我々としては、そういう問題が起きれば、すぐにでもその操業が止められて、環境対策がされるのではないかと思っていましたが、韓国の方では操業停止にならずに、鉛蓄電池の輸出をそのまま継続しているということで、国内の法律に照らし合わせて止めるべきなのではないかというお願いをしましたが、従来の仕組みでは止められないということで、そのまま輸出が続きました。この資料に書いていますように、その後の進捗があれば御説明いただきたいと思います。
 今回のバーゼル法の見直しに当たっては、韓国のようなOECDの加盟国であっても、非加盟国と同様の環境上のチェックをするというような方向で検討していただいておりますけれども、同じような問題が起きた場合にまた同じように輸出が続いていくというようなことのないように、できるだけ早くスピード感を持った仕組みの見直しというのをぜひお願いしたいというのが一つ目のお願いです。

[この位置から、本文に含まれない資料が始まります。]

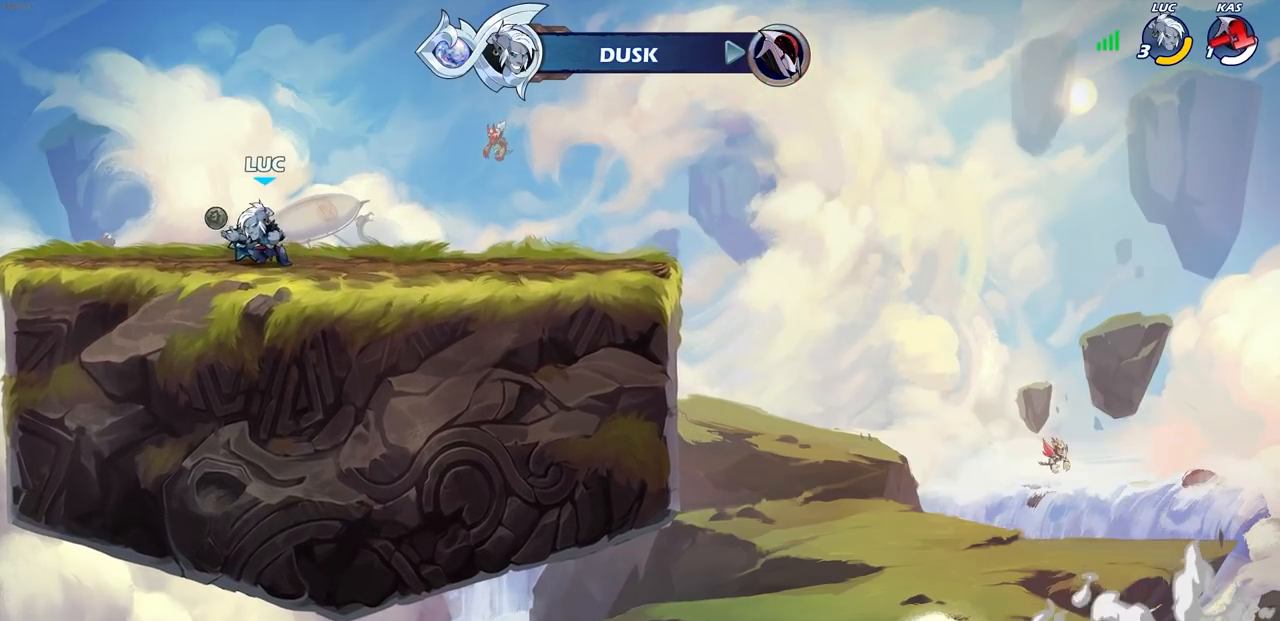
{"buttons": [], "left_stick": "right", "right_stick": "center", "events": [[117, "left_stick", "right"]]}
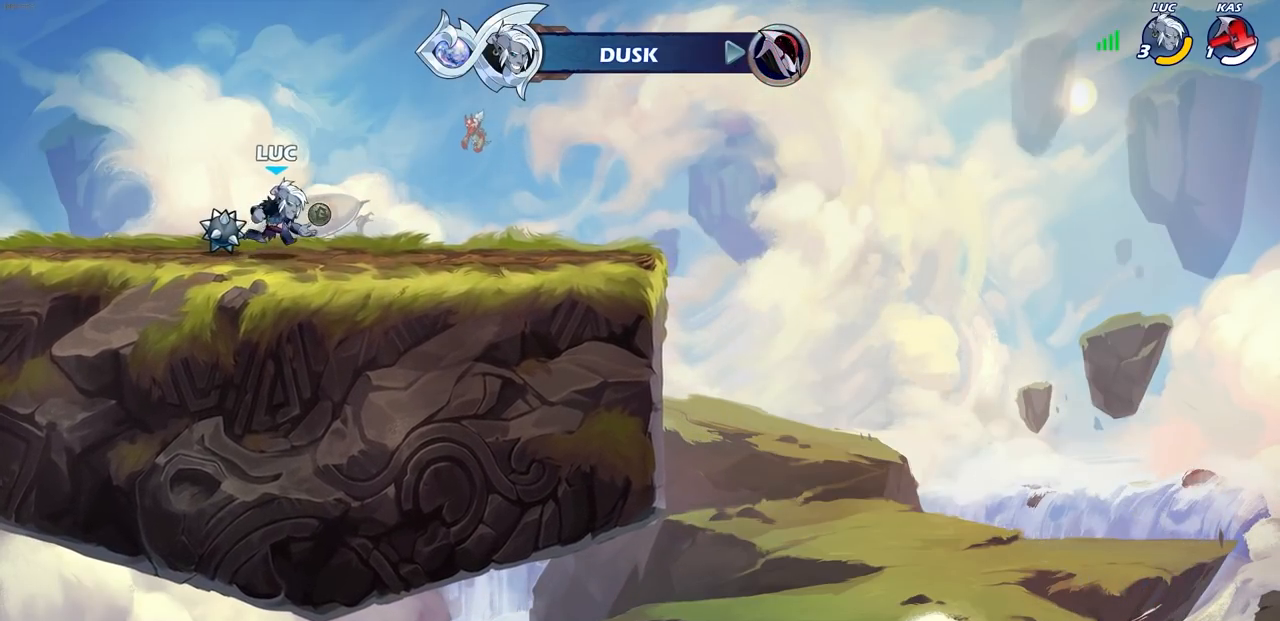
{"buttons": [], "left_stick": "center", "right_stick": "center", "events": [[17, "R1", "down"], [17, "R2", "down"], [17, "left_stick", "down"], [67, "CIRCLE", "down"], [167, "CIRCLE", "up"], [183, "R1", "up"], [183, "R2", "up"], [267, "left_stick", "center"]]}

できればスケジュール感も併せて教えていただければ、いつ頃までにどういったことをしていただけるのかというようなことを教えていただければと思っています。
 それから、もう一つ、E-scrapにつきましてです。2番目のところに書かせていただいておりますが、前回のこの場でE-scrapがどんどんどんどん入ってきて、国内の処理は大丈夫なのかという心配をされている方もいらっしゃいましたけれども、そこについてはまだまだ処理の余力もありますし、御心配いただかなくて十分大丈夫だと思っています。我々の事業所では適切な環境対応をきちっとしておりますので、環境問題を起こすというようなことはまずないと自信を持って述べさせていただきたいと思います。このE-scrapにつきましても、欧州で行われているようなグリーンリスト、アンバーリストのようなリストに分類して、環境上負荷の低いE-scrapなんかはグリーンリストに載せていただいて、我々の国内の適正な処理をしているところの事前同意施設というような形で、欧州と同じような、あるいはそれ以上の手続きの簡素化ができるような方向に進めていただきたいと思いますので、よろしくお願いいたします。以上です。

○中村座長 ありがとうございました。それでは、一通りということで、次は森口委員です。

○森口委員 1点だけ先に申し上げたいと思うのですけれども、先ほど佐藤委員からも御発言があったところですが、雑品スクラップに関わるところで極めて具体的な質問をさせていただきたいのです。今日のシップバックの事例の中でタイの雑品スクラップの例がありまして、国内法の該非判断で該当すると書かれているのですが、これは国内バーゼル法に該当するという意味ですよね。廃掃法上はどう判断をされているのか。あるいは専ら物と有価物の関係等に照らして、こういうものは国内法上の廃掃法側でどういう判断をするのかということに関しては一番基本的なところかと思います。
 それから、水際うんぬんという話がよく出てくるわけですけれども、水際に行き着くまでのところでもう少しやることがあるのかどうかということに関して、環境省側で別途、中環審側で検討されていると伺っておりますので、そちらでの議論がどの程度進んでいるのかということについてお伺いしたいと思います。特に廃棄物の世界では分ければ資源で、混ぜればごみになるということが一般ですが、この世界はむしろ逆になっていて、混ぜれば資源になってしまうというようなことがあるとやはりよろしくないと思います。ここはバーゼルの検討であるということは重々承知しておりますけれども、廃掃法側でそこに関してもう少し詰める余地がないのかどうか。これは「すきま」問題ということと関連してくるかと思いますけれども、そのあたりの議論の状況についてお教えいただければと思います。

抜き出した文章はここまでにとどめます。